This dynamic digital metadata record is an organizational structure that becomes even more important as image collections grow in size and time frame. If the hardcopy image collection is large, including thousands of images, and is converted to digital form, an organizational structure such as a file structure, searchable database, or navigational interface is required in order to establish usefulness.

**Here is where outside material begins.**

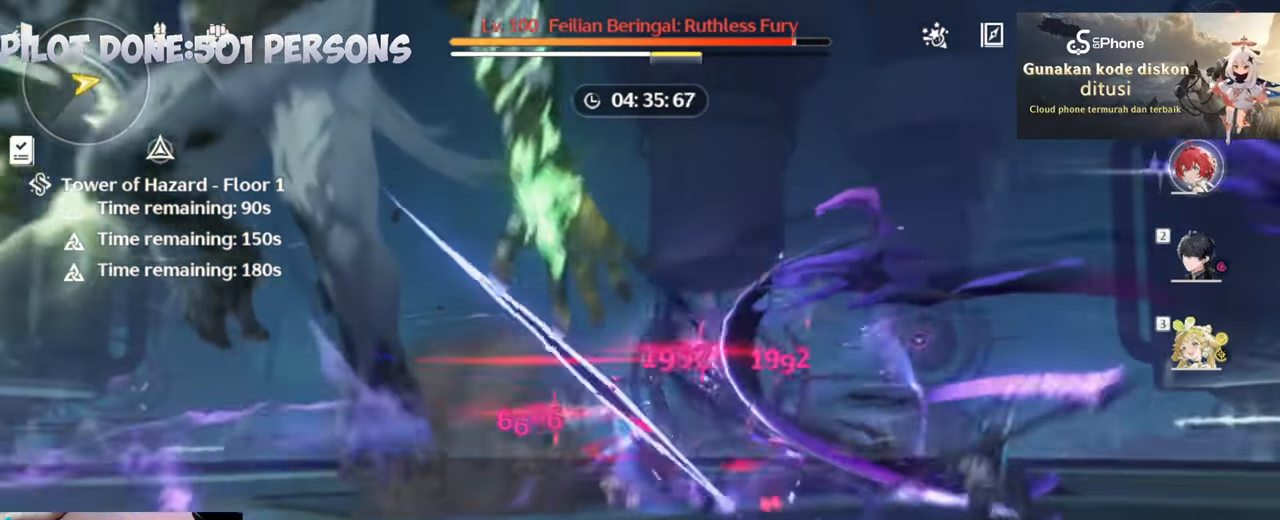
{"keys": [], "mouse": ["left"], "events": [[33, "mouse_left", "down"], [117, "mouse_left", "up"], [500, "mouse_left", "down"]]}
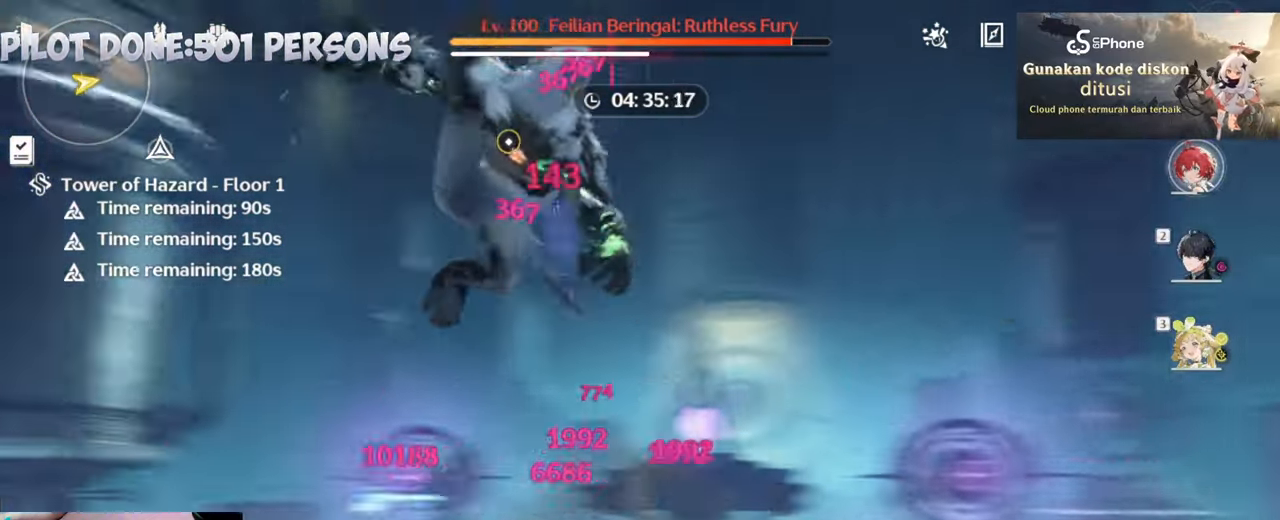
{"keys": [], "mouse": [], "events": [[100, "mouse_left", "up"], [233, "mouse_right", "down"], [333, "mouse_right", "up"], [383, "mouse_right", "down"], [467, "mouse_right", "up"]]}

Photographic print medium 90 and the like have an image surface 91, a non-image surface 100, and often include a manufacturer's watermark 102 on the non-imaging surface 100 of the print medium 90. The manufacturer of the print medium 90 prints watermarks 102 on "master rolls" of medium, which are slit or cut into smaller rolls suitable for use in photo processing equipment such as kiosks, minilabs, and digital printers. Manufacturers change watermarks 102 from time to time as new medium types with new characteristics, features and brand designations are introduced to the market. Watermarks 102 are used for promotional activities such as advertising manufacturer sponsorships, to designate special photofinishing processes and services, and to incorporate market specific characteristics such as foreign language translations for sale in foreign markets. Watermarks 102 are typically non-photographically printed on the non-image surface 100 of the print medium 90 with a subdued density and can include text of various fonts, graphics, logos, color variations, multiple colors, and typically run diagonally to the medium roll and cut print shape.
Manufacturers also include slight variations to the master roll watermarks such as adding a line above or below a designated character in the case of an alphanumeric watermark. This coding technique is not obvious or even apparent to user, but is used by the manufacturer in order to monitor manufacturing process control or to identify the location of a manufacturing process problem if a defect is detected. Different variations are printed at set locations across the master medium roll. When finished rolls are cut from the master roll they retain the specific coded watermark variant applied at that relative position along the master roll. In addition, manufacturers maintain records of the various watermark styles, coding methodologies, and when specific watermark styles were introduced into the market.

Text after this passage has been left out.